There are times when you find a musician, and everything clicks. I might have been watching a Top of the Pops performance as a kid and asking around at school the next day if anyone knows about them. Or going to a gig and the support band totally blowing away the main act and you immediately going to the merch table to pick up everything they have. These have both happened to me multiple times. Or perhaps a label you like has a new release by an artist you aren’t familiar with. You listen to them, and you then spend the rest of the day online trying to find all their releases, compiling a HUGE playlist and then spend the next few months with it being your background to life. This definitely happened. The label was Popnihill and the act was Bacon Grease. Andrea Knight’s self-titled debut album was an eye opener. It rekindled my love for techno at a time when it was all sounding anodyne. Knight’s new album, The Slow Burn, not only lives up to its name but it also the most visceral and compelling release Knight has put out. This is no mean feat – The Slow Burn is her 30th solo release in six years!
After two opening, mood-setting tracks, Knight unleashes one of the finest pieces of music she has ever committed to tape. ‘The Pain of Struggle and Life’ sounds like a 16-minute lo-fi Madonna. The beats are crisp but it’s the lilting synth that really makes the track. Lyrically it’s about escapism, as most great (pop) songs are. In Wham’s classic ‘Club Tropicana’ George Michael sings about wanting to go where fun is, where the drinks are free, admission is a smile, and everyone is your friend. Here Knight isn’t looking for that, she just wants an escape from the drudgery of life and, as the title says, the pain and struggles connected to that. At one point Knight sings, half crooned half spoken-word diatribe, “The Days are long. Nights are short, but I want to be on top of the world”. It speaks of someone who lives to be out with friends just having it. Later she questions “Have you ever felt the pain of life? Of the struggles of the everything?”. Near the end of ‘The Pain of Struggle and Life’ she confesses “I want you.

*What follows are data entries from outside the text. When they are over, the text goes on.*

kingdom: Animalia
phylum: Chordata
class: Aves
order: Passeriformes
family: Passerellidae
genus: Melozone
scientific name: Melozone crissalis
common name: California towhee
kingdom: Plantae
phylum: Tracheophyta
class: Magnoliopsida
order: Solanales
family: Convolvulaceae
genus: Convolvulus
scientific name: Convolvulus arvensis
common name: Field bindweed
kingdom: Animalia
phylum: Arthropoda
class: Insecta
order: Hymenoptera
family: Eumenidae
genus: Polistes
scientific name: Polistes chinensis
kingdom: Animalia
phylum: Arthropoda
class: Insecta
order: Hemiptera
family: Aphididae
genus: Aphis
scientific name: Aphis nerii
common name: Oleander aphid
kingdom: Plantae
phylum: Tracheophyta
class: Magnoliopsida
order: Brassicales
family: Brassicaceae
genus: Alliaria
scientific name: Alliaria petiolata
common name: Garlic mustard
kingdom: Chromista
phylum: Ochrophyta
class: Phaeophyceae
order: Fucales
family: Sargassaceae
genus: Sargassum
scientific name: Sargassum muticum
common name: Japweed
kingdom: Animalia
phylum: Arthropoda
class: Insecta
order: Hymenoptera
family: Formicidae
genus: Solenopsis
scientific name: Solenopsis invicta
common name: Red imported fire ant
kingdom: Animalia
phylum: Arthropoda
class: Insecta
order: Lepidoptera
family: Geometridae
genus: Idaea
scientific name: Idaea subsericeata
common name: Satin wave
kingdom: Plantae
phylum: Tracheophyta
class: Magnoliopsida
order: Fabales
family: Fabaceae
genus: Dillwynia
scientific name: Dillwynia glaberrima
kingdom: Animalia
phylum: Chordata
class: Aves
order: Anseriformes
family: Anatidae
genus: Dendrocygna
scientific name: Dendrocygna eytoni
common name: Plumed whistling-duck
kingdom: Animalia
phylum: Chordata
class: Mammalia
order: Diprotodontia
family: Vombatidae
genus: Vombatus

Do you want me?”. There is something Fall-like to these lyrics. They are poignant yet feel totally off the cuff. Coupled with her pulsating techno the results are one of the greatest existential crises ever set to music.
There is a wonderful absurdity to The Slow Burn. As the music whips around you in tighter and tighter frenzies, everything starts to feel chaotic. The basslines are manic, bells start ringing because they can and there is an ominous feeling of purposeless to it. Which feels reminiscent of the original techno tracks. They were these massive sounding soundscapes made because the musicians had new equipment to play with and were excited about unlimited possibilities and the noises and tones. The Slow Burn is the finest techno album 2020 has produced. Knight’s take on techno is inspired. Instead of something over produced and innocuous, Bacon Grease creates something more in line with the Detroit Godfathers. Also, in a weird way the whole album reminds me of Joy Division. Knight crafted these songs in a claustrophobic and brooding way, but there are flourishes of hope. In an even weirder way this sounds a lot like how 2020 has played out.